Yes unwrapping the model at the end is probably the best way to deal with this, and would get us loading and saving for free.


I think it would be a useful addition. If you make a PR, please note that the doc string should just take one line that explains what your function does (with arguments between if they are mentioned). Then edit the doc notebook tabular.transform (since I think this function should go there) and document your new function with more length (no need to list the parameters like you do) then you can show actual examples.

(Lankinen) #586

Done! I hope it is good enough for the library.

(Rupesh Goud) #587

While Im trying to run the lesson 10 , Im facing issues,
AttributeError: ‘numpy.ndarray’ object has no attribute ‘x’ at this line ,
trn_dl = LanguageModelLoader(np.concatenate(trn_lm), bs, bptt)

And my environment is,

=== Software === 
python       : 3.6.6
fastai       : 1.0.38
fastprogress : 0.1.18
torch        : 1.0.0
torch cuda   : 9.0.176 / is **Not available** 

=== Hardware === 
No GPUs available 

=== Environment === 
platform     : Linux-4.4.0-1065-aws-x86_64-with-debian-9.5
distro       : Debian GNU/Linux 9 stretch
conda env    : Unknown
python       : /usr/local/bin/python
sys.path     : 
no supported gpus found on this system

Thanks in advance

Fastai v1 install issues thread
(Duc Haba) #588


After following the install instruction on my laptop, I got the “AttributeError: module ‘typing’ has no attribute ‘_ClassVar’” error
during the “from import *”.

I searched the forum, but couldn’t find any posting relating to this error. Any advice would be greatly appreciated. [include image]

(Stas Bekman) #589

Why do we have get_preds's default ds Valid? Isn’t the main use for get_preds is with the test set?

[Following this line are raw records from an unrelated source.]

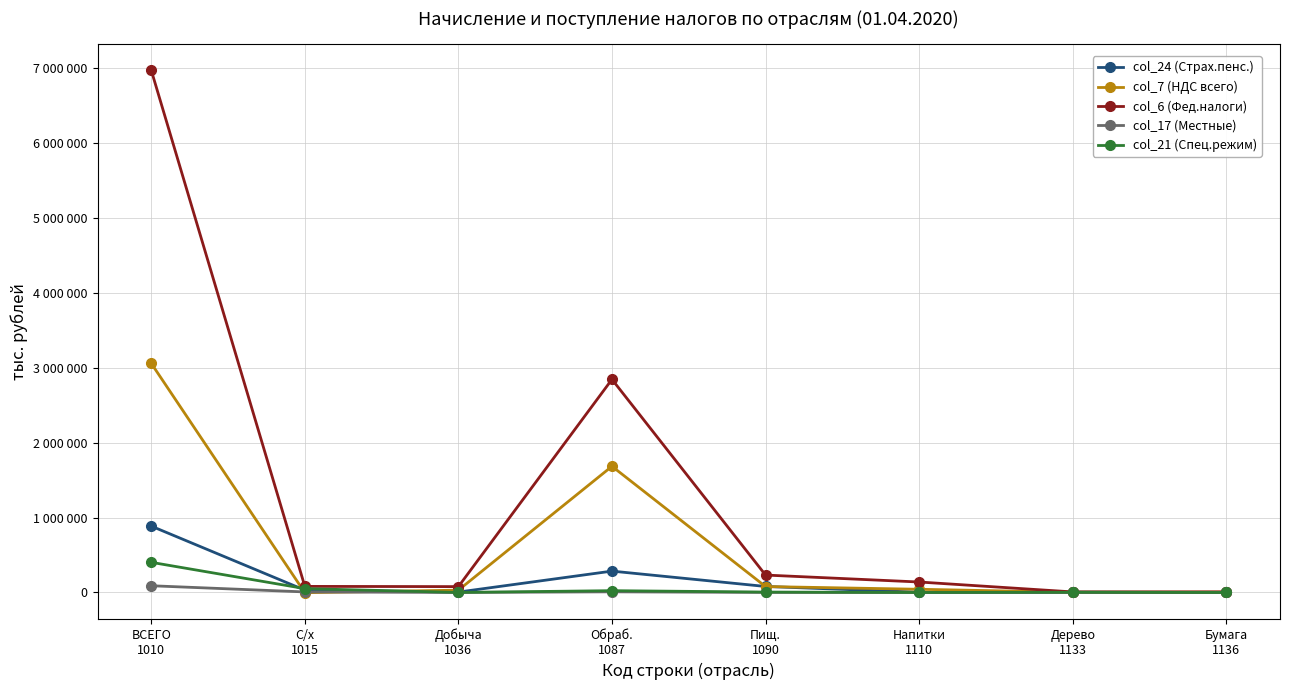

How many interior local valleys does the col_6 (Фед.налоги) series have?

2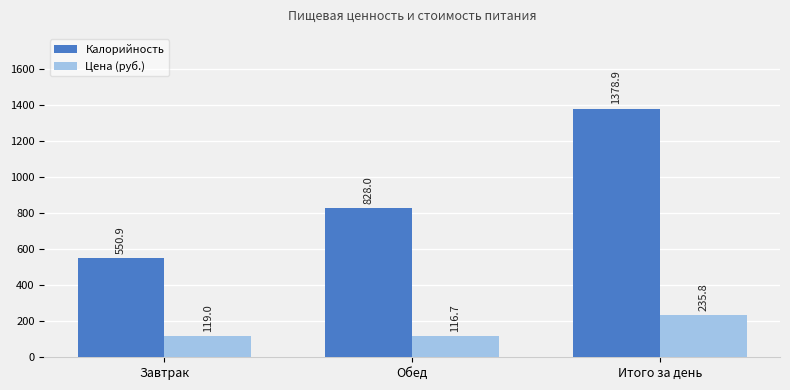

What are all the series names shown in the legend?

Калорийность, Цена (руб.)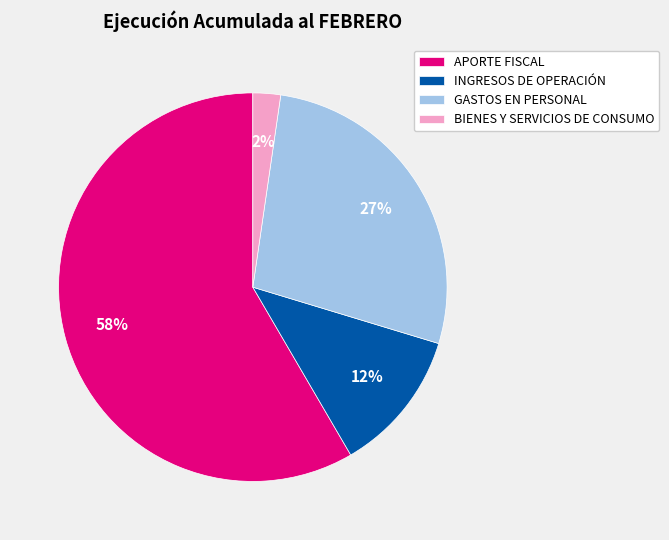

Is it true that GASTOS EN PERSONAL is 42% of the pie?

False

So currently we need to use:

predictions = learn.get_preds(ds_type=DatasetType.Test)

to do that. Yuck. At least perhaps having a thin wrapper?

predictions = learn.get_preds_for_test()

And then there is an issue with docs which currently don’t show any default value. It looks like a bug in show_doc, all the methods below it have the same issue, showing: ds_type = ``

(Quan Tran) #590

Hi guys,
Based on Jeremy lesson 6 pet nb I wrote a class to simplify the process of plotting Gradcam (optionally with guided backprop based on the Gradcam paper). I think it would be a nice complement to the ClassificationInterpretation and to deep learning model’s interpretation in general
The post is originally here and I am not sure how to move it to fastai dev topic…
Anyway I hope this is helpful and if there’s a way to add this to fastai let me know. I’d love to contribute this to the code base.

(Piotr Czapla) #591

You just saved me hours of debugging :heart:, as we are overwriting the language model loader to create batches for bi-directional training, and everything was working except that the results were random.
Thank you! :slight_smile:

(Mikhail Grankin) #592

I’m doing distributed training on 4 machines with 8 GPUs each. Validation part of .fit() loop takes more time than anything else combined. I believe that is because there is no distributed inference. Is anybody working on that ATM?